Word for word, transcribe the data below from the line with "Fragen und Antworten" to the line with "dir helfen können, dein", keeping both of those lines.

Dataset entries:
++++++++

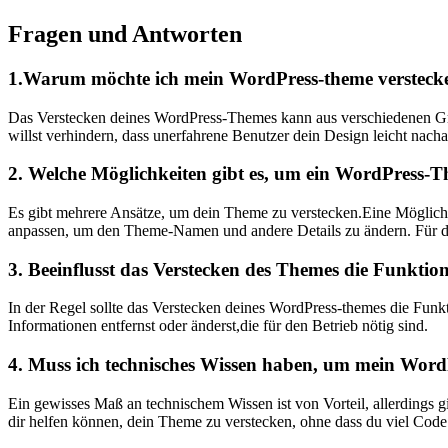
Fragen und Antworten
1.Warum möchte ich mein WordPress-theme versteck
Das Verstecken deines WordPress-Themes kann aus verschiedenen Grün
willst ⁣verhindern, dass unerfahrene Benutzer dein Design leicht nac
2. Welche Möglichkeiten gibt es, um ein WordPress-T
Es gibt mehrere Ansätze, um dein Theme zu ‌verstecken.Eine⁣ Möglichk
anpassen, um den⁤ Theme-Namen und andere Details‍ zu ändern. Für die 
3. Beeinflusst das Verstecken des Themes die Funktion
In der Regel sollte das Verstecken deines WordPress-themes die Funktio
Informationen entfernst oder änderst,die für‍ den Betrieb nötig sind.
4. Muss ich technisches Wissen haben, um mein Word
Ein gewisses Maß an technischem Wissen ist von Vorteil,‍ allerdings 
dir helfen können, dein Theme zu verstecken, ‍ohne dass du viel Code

++++++++

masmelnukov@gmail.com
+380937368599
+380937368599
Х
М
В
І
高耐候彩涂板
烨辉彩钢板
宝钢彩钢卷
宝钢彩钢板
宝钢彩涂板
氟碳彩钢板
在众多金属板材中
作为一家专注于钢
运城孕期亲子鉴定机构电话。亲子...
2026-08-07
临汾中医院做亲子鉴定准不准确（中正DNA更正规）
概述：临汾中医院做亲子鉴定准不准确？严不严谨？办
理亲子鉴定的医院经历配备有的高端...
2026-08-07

++++++++

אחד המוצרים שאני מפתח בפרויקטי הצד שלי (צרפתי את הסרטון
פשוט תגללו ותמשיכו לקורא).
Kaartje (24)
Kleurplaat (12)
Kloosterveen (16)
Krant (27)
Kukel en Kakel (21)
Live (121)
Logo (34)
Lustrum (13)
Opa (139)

++++++++

* _FINISHED TASK_:
Fragen und Antworten
1.Warum möchte ich mein WordPress-theme versteck
Das Verstecken deines WordPress-Themes kann aus verschiedenen Grün
willst ⁣verhindern, dass unerfahrene Benutzer dein Design leicht nac
2. Welche Möglichkeiten gibt es, um ein WordPress-T
Es gibt mehrere Ansätze, um dein Theme zu ‌verstecken.Eine⁣ Möglichk
anpassen, um den⁤ Theme-Namen und andere Details‍ zu ändern. Für die 
3. Beeinflusst das Verstecken des Themes die Funktion
In der Regel sollte das Verstecken deines WordPress-themes die Funktio
Informationen entfernst oder änderst,die für‍ den Betrieb nötig sind.
4. Muss ich technisches Wissen haben, um mein Word
Ein gewisses Maß an technischem Wissen ist von Vorteil,‍ allerdings 
dir helfen können, dein Theme zu verstecken, ‍ohne dass du viel Code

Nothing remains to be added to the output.